Contradicting common views

The results of this study “contradict a dominant belief about aging held by scientists, health care professionals, and the lay public that it is a time of inevitable and universal decline in functioning.” This study provides additional evidence in support of previous studies that show a similar pattern, all suggesting that geroscience studies should go beyond investigating the speed of decline and also consider the possibility of improvements [6-8].

“Many people equate aging with an inevitable and continuous loss of physical and cognitive abilities,” said Levy. “What we found is that improvement in later life is not rare, it’s common, and it should be included in our understanding of the aging process.”

“Our findings suggest there is often a reserve capacity for improvement in later life,” she said. “And because age beliefs are modifiable, this opens the door to interventions at both the individual and societal level.”

Literature

[1] Levy, B. R., & Slade, M. D. (2026). Aging Redefined: Cognitive and Physical Improvement with Positive Age Beliefs. Geriatrics, 11(2), 28.

[2] Mehegan, L., & Rainville, C. (2023). ADULTS’ UNDERSTANDING OF COGNITIVE DECLINE, DEMENTIA, AND ALZHEIMER’S DISEASE. Innovation in Aging, 7(Suppl 1), 130.

[3] World Health Organization. (2004). Integrated Care for Older People (ICOPE): Guidance for Person-Assessment and Pathways in Primary Care; World Health Organization: Geneva, Switzerland

[4] Levy, B. R., Ferrucci, L., Zonderman, A. B., Slade, M. D., Troncoso, J., & Resnick, S. M. (2016). A culture-brain link: Negative age stereotypes predict Alzheimer’s disease biomarkers. Psychology and aging, 31(1), 82–88.

[5] Levy B. (2009). Stereotype Embodiment: A Psychosocial Approach to Aging. Current directions in psychological science, 18(6), 332–336.

[6] Levy, B. R., Pilver, C., Chung, P. H., & Slade, M. D. (2014).
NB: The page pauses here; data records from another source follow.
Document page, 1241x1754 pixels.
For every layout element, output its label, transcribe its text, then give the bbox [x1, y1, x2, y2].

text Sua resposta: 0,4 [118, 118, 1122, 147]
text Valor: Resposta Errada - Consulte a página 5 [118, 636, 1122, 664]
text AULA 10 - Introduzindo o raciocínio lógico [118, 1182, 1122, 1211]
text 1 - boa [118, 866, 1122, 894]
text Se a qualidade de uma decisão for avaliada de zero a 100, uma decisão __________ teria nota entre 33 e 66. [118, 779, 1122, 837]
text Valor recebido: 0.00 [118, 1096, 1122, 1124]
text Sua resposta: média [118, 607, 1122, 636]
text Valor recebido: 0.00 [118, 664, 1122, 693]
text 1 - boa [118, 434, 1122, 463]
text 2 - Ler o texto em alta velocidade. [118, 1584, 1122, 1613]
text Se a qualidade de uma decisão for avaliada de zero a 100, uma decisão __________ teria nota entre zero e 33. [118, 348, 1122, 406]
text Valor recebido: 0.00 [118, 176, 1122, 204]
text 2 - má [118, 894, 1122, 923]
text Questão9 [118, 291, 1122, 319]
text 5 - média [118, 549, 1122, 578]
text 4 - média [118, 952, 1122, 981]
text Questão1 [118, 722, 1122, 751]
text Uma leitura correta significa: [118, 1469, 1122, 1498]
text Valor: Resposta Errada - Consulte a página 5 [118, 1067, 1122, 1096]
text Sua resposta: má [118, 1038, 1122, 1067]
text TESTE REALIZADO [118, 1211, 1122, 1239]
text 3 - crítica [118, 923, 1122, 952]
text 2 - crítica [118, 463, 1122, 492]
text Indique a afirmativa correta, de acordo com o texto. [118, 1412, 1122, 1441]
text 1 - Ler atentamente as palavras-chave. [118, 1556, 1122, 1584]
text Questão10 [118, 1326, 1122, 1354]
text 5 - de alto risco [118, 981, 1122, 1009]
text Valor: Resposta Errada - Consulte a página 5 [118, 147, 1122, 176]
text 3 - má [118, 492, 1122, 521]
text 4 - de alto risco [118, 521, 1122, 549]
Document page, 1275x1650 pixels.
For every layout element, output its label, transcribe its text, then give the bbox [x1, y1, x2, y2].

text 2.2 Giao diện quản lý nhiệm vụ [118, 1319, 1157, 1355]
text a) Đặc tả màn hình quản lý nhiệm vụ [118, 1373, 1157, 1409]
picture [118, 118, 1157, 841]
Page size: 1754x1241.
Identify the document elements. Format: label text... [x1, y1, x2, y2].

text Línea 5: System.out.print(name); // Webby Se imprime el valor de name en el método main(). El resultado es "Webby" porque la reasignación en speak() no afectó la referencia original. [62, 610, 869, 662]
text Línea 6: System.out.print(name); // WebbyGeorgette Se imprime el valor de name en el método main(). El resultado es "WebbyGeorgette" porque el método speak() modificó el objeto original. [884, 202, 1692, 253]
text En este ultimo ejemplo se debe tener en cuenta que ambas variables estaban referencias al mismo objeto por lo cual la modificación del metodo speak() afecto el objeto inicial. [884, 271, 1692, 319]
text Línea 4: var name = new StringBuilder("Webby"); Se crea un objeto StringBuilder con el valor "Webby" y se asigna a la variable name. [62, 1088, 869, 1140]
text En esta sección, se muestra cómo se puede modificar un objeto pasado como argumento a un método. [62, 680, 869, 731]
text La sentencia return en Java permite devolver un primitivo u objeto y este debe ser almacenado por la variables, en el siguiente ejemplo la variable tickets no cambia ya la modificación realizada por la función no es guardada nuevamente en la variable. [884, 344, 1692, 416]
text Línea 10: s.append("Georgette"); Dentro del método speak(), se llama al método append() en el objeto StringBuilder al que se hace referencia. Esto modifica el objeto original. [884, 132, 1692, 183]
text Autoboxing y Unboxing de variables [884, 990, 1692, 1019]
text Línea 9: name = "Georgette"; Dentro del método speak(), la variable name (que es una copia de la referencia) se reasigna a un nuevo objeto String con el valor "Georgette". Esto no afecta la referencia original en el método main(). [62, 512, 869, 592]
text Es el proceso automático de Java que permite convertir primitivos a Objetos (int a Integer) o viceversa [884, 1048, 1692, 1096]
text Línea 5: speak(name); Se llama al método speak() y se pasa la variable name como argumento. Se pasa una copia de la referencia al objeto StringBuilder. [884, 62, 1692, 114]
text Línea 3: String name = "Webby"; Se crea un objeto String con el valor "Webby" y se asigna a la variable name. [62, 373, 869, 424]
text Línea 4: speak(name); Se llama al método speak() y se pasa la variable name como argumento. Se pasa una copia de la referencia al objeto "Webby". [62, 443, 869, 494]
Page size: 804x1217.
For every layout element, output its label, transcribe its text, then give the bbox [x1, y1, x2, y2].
Subliminal Strengthening: Improving Older Individuals’ Physical Function Over Time With an Implicit-Age-Stereotype Intervention: Improving Older Individuals’ Physical Function Over Time With an Implicit-Age-Stereotype Intervention. Psychological Science, 25(12), 2127-2135.

[7] Meisner B. A. (2012). A meta-analysis of positive and negative age stereotype priming effects on behavior among older adults. The journals of gerontology. Series B, Psychological sciences and social sciences, 67(1), 13–17.

[8] Westerhof, G. J., Nehrkorn-Bailey, A. M., Tseng, H.-Y., Brothers, A., Siebert, J. S., Wurm, S., Wahl, H.-W., & Diehl, M. (2023). Longitudinal effects of subjective aging on health and longevity: An updated meta-analysis. Psychology and Aging, 38(3), 147–166.